V. Версаль и Петербург
   Елизавета же, напротив, старалась, по-видимому, угодить своей новой союзнице. Так, она решила вопрос о Курляндии в желательном для Франции смысле. После ссылки Бирона герцогство управлялось советом, получавшим приказания от русского резидента, хотя в принципе и продолжало считаться польским ленным владением. А чтоб поддержать в Курляндии свой авторитет, Россия требовала с нее уплаты долга, достигавшего по несколько произвольному расчету до двух с половиною миллионов рублей. [653]Но весною 1758 года Август III прислал в Петербург своего сына Карла, который имел счастье понравиться императрице; он домогался, при тайном содействии маркиза Лопиталя, наследия Бирона, и Елизавета согласилась на его кандидатуру.

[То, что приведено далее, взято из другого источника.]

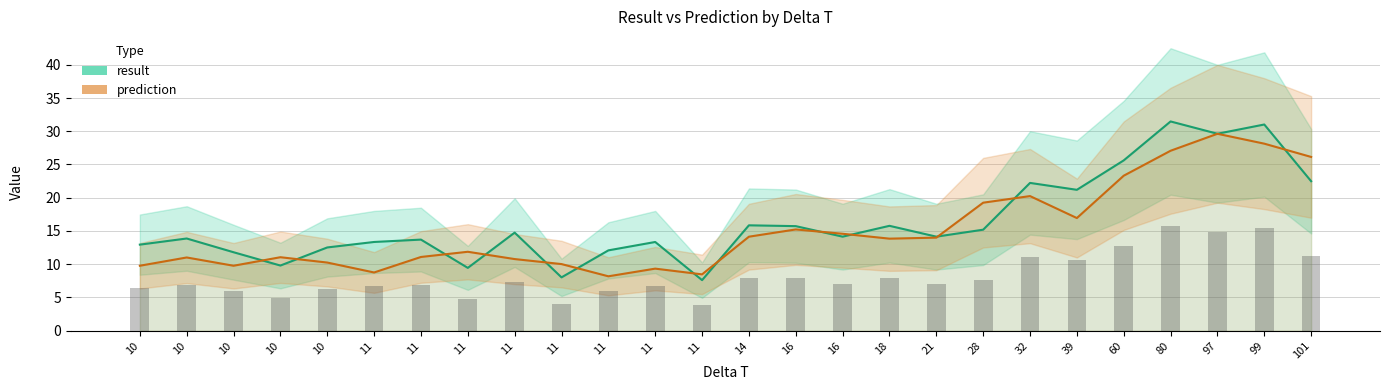

Reading right to left, what are all the values shown in this chart?

result: 101=22.5	99=31.0	97=29.6	80=31.5	60=25.6	39=21.2	32=22.2	28=15.2	21=14.1	18=15.8	16=14.1	16=15.7	14=15.8	11=7.6	11=13.3	11=12.1	11=8.0	11=14.8	11=9.4	11=13.7	11=13.3	10=12.5	10=9.8	10=11.8	10=13.9	10=12.9
prediction: 101=26.1	99=28.1	97=29.6	80=27.1	60=23.3	39=16.9	32=20.2	28=19.3	21=14.0	18=13.8	16=14.6	16=15.2	14=14.1	11=8.5	11=9.3	11=8.2	11=10.0	11=10.8	11=11.9	11=11.1	11=8.8	10=10.2	10=11.0	10=9.8	10=11.0	10=9.8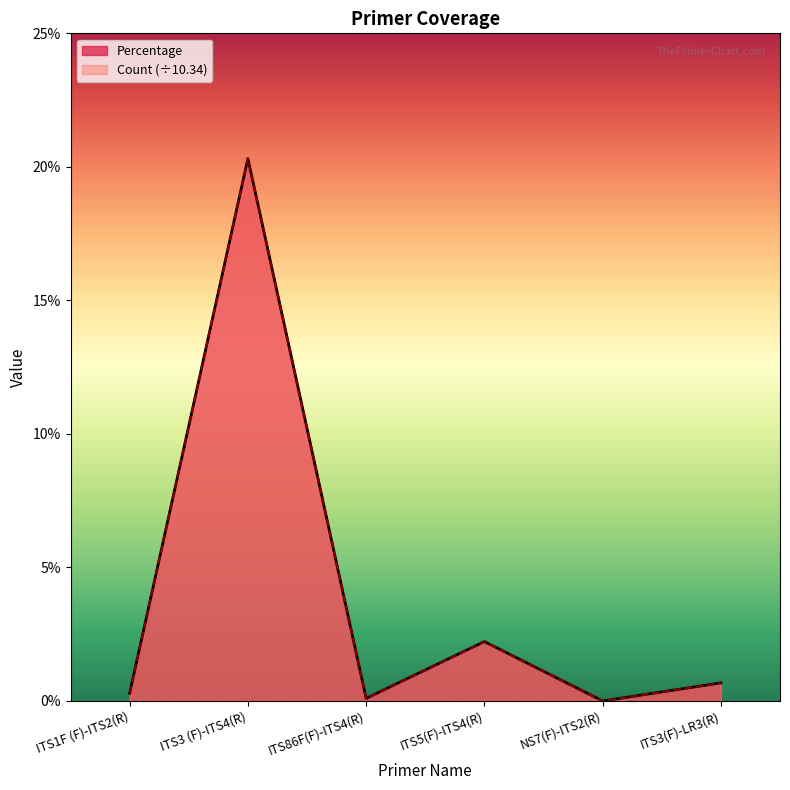

At which category is the sum across all series the highest?

ITS3 (F)-ITS4(R)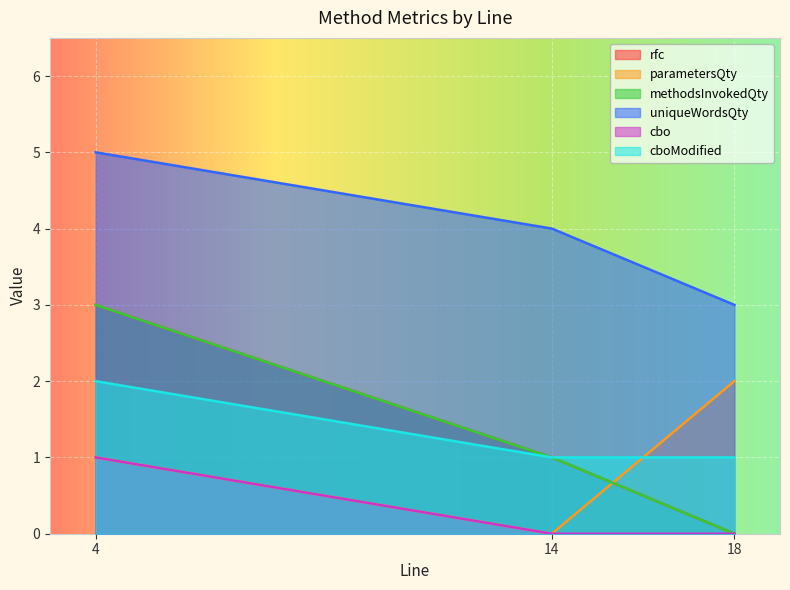

How many lines are shown in the chart?

6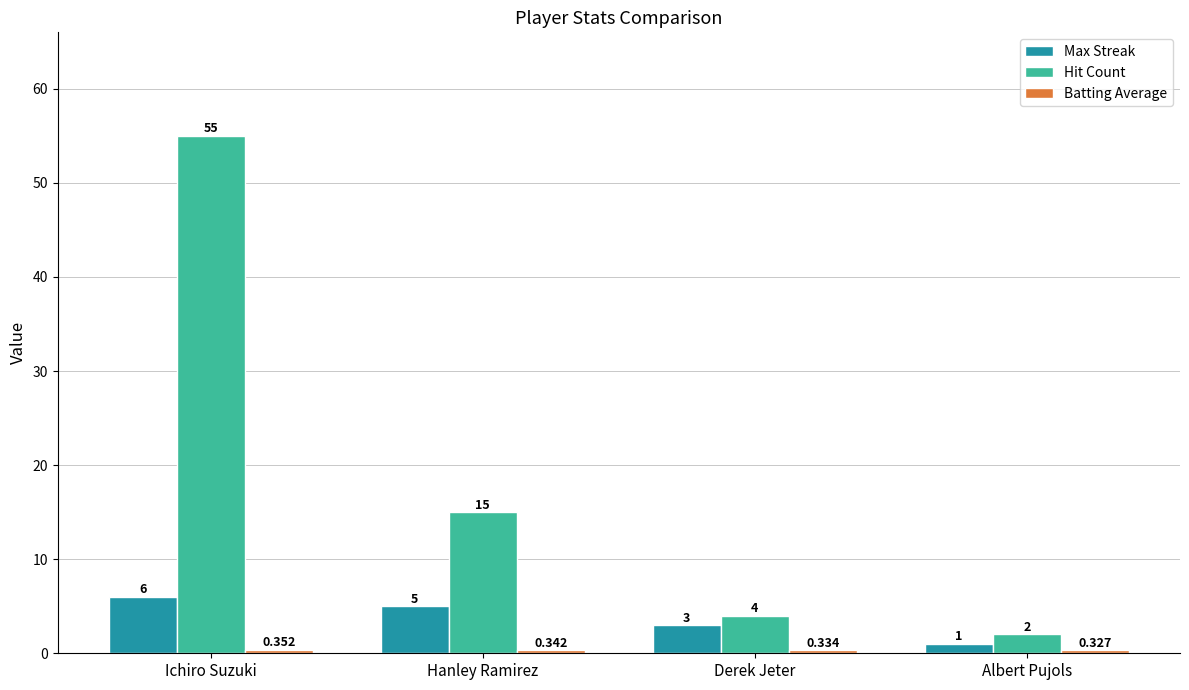

How many bars are there in each group?

3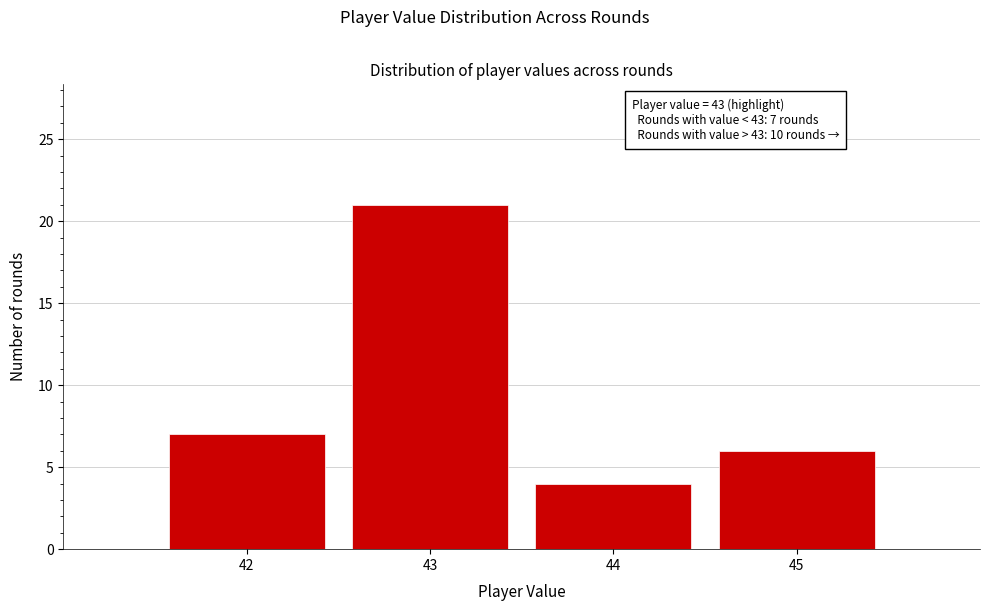

Reading left to right, list all the values displayed in this chart.

42=7	43=21	44=4	45=6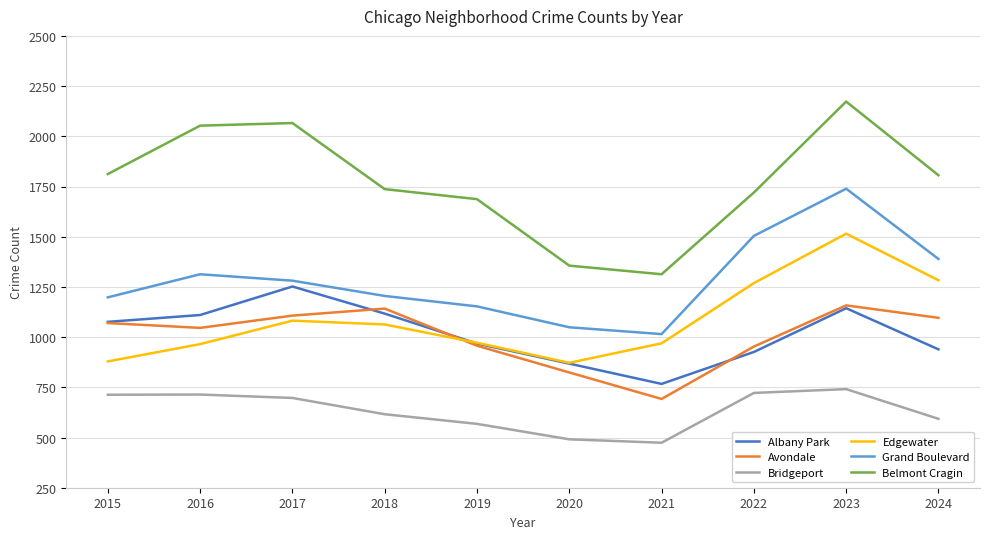

The value of Bridgeport at 2017 is 429. True or false?

False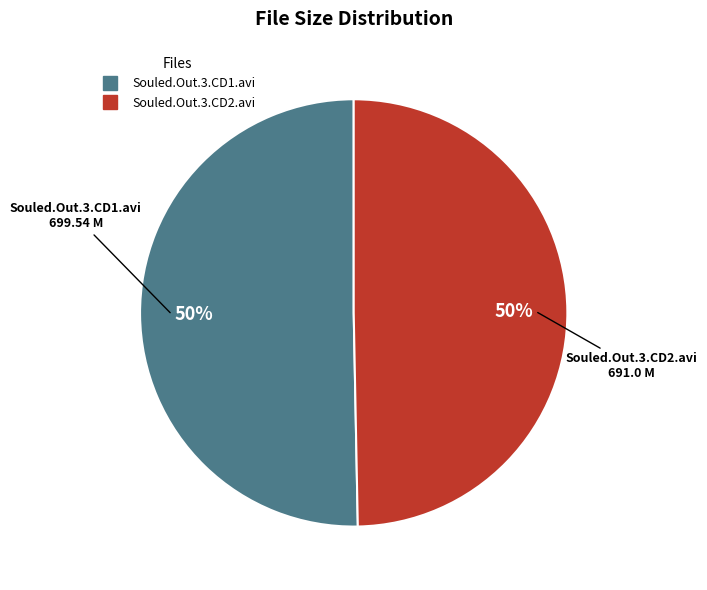

To the nearest percent, what portion does Souled.Out.3.CD2.avi represent?

50%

Польский сенат тоже перешел на его сторону после того, как сейм был сорван, и Карл Саксонский, по дороге в русскую армию, сумел добиться в Варшаве тех же успехов, что и в Петербурге, несмотря на происки дочери Бирона, которая, обратившись в православие и допущенная в круг близких лиц к Елизавете, находила коварную поддержку своим планам в том же французском после. [654]Добрейший Лопиталь был одним из тех дипломатов, которые прибегают к двуличности из любви к искусству, не зная, как применить ее к делу.

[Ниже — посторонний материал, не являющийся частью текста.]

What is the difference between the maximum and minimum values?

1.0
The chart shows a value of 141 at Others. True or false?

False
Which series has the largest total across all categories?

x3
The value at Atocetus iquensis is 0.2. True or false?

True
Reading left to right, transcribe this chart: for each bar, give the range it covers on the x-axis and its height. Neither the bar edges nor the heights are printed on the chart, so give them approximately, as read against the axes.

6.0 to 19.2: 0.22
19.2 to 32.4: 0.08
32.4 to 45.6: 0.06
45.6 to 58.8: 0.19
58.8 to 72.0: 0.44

   С другой стороны, по мере того как Франция терпела и в Америке и в Германии неудачу за неудачей, – царица становилась все любезнее к маркизу Лопиталю. После поражения графа Клермона при Крефельде (23 июня 1758 г.) она сказала ему: «Я разделяю ваше огорчение, но счастье оружия переменчиво... Вы вскоре возьмете свое». Три раза в течение вечера она подходила к нему под удивленными взглядами присутствующих и, взяв его фамильярно за руку, повторяла ему слова утешении: «Мой милый посол, прошу вас, не волнуйтесь. Подождем подробных известий. Вначале всегда все преувеличивают». [655]

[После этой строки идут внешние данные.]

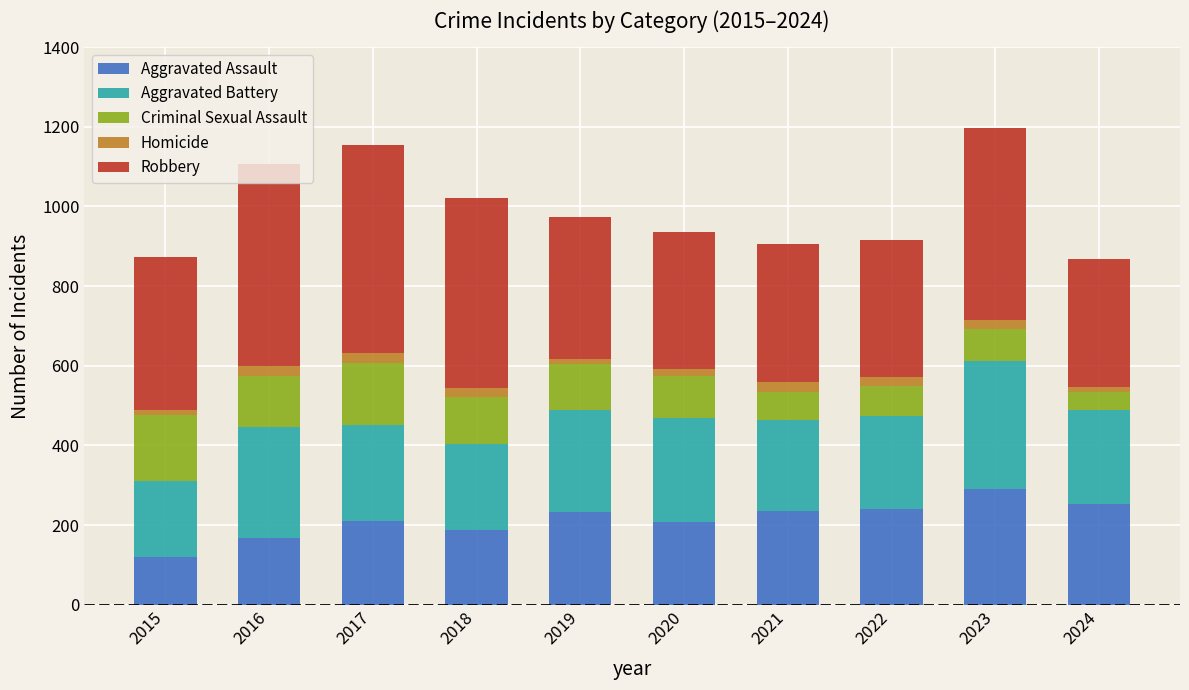

How many values in the Aggravated Assault series are below 232?

5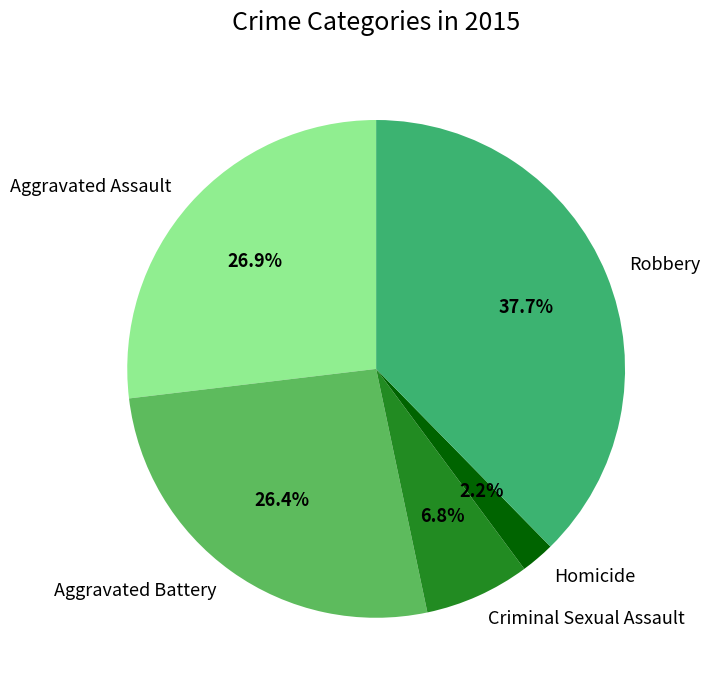

Count the number of slices in the pie.

5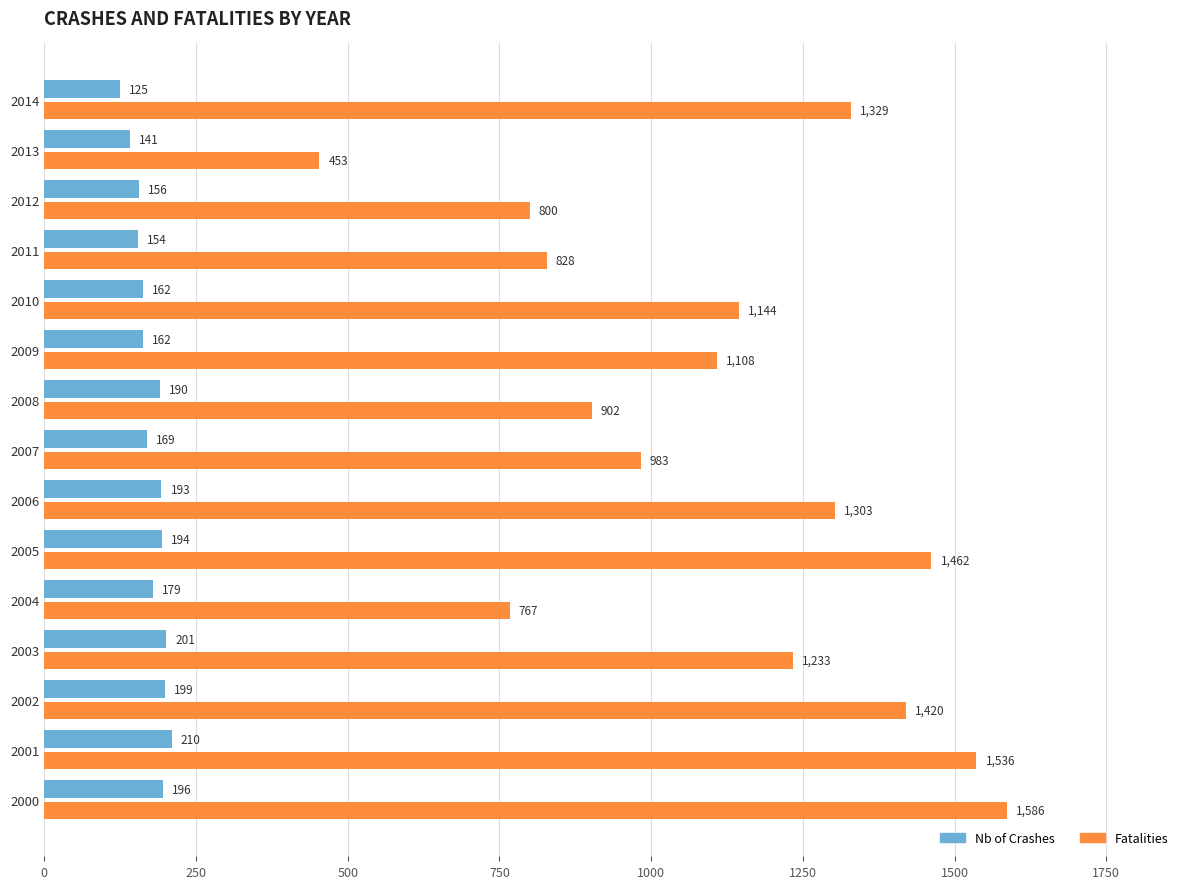

Rank the categories by Fatalities value from lowest to highest.

2013, 2004, 2012, 2011, 2008, 2007, 2009, 2010, 2003, 2006, 2014, 2002, 2005, 2001, 2000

   Воронцов, правда, только что получил от милого посла пятьдесят тысяч рублей в виде ссуды.
   В августе 1758 года после безумной выходки – подробности ее рассказаны мною в другом месте [656]– которая, придав отношениям Понятовского к великой княгине еще больше гласности, сделала его дальнейшее пребывание в Петербурге невозможным, он был отозван, что довершило желания французской партии. Но вслед за этим маркизу Лопиталю пришлось выдержать нападение, к которому он должен был быть приготовлен милостями Елизаветы. Дело шло о приступлении Франции к австро-русскому договору, подписанному 22 января 1757 года. Этот договор внушал Берни крайнее недоверие – и при этом не столько то, о чем упоминалось в нем, сколько именно то, о чем в нем умалчивалось. Его условия не давали России явно никаких выгод, никакого вознаграждения за жертвы, понесенные ею во время войны. Очевидно, у нее были честолюбивые планы, в которых она до поры до времени не хотела признаваться. И то обстоятельство, что она устроилась хозяйкой в Восточной Пруссии и обращалась с этой областью как со своей собственностью, только подтверждало в глазах французского министра его подозрения. По-видимому, Россия стремилась расширить свои владения или со стороны Германии, или со стороны Польши, а и то и другое казалось Берни одинаково недопустимым.